● **Work task**:
Please work out how many lines below contain the word "diaminobenzidine", and reply with only that number.

● **Records**:
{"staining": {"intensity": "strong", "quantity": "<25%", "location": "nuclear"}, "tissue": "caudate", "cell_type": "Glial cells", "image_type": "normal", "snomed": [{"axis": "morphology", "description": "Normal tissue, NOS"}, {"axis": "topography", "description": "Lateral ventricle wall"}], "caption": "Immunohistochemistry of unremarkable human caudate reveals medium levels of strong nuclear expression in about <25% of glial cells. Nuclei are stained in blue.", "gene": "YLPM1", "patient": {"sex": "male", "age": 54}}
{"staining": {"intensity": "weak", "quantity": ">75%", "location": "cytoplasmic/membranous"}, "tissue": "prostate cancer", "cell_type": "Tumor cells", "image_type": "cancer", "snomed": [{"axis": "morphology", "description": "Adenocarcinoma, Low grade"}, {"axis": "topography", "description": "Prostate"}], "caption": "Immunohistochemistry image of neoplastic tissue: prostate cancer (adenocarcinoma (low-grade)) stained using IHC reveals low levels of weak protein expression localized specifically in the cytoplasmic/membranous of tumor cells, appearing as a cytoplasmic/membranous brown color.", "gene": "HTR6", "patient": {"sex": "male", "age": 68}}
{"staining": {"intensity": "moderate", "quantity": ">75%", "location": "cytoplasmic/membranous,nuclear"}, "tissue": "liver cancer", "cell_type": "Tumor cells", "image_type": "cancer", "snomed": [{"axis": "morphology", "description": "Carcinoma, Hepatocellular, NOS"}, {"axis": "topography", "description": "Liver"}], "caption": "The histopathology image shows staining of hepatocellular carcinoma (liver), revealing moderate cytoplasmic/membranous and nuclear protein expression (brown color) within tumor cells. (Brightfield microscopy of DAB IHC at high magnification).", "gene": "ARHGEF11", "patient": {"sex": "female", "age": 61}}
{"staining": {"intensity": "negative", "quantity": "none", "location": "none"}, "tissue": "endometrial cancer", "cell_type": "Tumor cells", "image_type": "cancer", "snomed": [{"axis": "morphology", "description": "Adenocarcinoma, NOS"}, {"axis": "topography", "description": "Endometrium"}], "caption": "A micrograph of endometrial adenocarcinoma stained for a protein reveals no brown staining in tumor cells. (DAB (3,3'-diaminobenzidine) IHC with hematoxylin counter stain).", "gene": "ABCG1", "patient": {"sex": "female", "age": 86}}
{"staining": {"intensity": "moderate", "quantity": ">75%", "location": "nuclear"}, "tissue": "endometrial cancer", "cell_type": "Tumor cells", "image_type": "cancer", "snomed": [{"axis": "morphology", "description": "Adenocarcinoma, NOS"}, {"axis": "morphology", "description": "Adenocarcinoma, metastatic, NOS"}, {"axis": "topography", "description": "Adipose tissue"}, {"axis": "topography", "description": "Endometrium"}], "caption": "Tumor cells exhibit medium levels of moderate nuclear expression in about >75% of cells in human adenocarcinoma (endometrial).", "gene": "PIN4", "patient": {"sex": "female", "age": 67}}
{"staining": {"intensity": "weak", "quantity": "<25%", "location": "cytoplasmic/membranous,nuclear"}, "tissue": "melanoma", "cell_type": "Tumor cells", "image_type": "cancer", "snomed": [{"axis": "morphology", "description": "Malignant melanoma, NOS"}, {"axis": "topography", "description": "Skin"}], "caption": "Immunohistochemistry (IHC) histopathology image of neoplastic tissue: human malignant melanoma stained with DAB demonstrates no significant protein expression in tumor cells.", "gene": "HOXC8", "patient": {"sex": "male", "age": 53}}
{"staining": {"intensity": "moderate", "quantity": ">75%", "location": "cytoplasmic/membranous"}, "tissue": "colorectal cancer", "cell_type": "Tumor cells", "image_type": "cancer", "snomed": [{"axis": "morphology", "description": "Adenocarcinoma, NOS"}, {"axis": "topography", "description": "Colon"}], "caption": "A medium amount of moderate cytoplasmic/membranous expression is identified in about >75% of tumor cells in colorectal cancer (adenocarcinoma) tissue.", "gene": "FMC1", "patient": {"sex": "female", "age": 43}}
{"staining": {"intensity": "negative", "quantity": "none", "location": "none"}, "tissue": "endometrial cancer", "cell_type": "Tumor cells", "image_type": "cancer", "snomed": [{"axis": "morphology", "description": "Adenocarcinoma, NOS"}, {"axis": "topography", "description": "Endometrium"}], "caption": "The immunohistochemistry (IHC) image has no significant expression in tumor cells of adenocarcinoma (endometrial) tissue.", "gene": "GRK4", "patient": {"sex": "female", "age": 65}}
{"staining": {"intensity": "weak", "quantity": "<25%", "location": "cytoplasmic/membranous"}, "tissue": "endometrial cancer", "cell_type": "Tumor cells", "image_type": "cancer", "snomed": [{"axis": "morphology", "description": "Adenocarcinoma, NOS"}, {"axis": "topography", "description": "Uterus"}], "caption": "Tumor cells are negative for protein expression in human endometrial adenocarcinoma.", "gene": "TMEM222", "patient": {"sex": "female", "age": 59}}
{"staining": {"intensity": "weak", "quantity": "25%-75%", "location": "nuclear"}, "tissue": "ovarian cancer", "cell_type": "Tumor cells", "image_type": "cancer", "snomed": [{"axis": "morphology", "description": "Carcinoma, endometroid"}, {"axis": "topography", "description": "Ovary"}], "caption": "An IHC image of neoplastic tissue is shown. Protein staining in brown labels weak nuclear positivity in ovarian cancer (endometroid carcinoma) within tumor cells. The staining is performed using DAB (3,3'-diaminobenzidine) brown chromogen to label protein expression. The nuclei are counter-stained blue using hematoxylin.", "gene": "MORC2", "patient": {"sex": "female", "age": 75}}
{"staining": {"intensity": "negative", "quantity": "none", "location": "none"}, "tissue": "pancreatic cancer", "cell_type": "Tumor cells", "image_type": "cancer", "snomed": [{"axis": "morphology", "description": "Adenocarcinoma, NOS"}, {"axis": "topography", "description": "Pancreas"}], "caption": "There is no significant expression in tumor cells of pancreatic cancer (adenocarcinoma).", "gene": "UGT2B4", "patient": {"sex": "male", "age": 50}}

● **Response to this task**:
2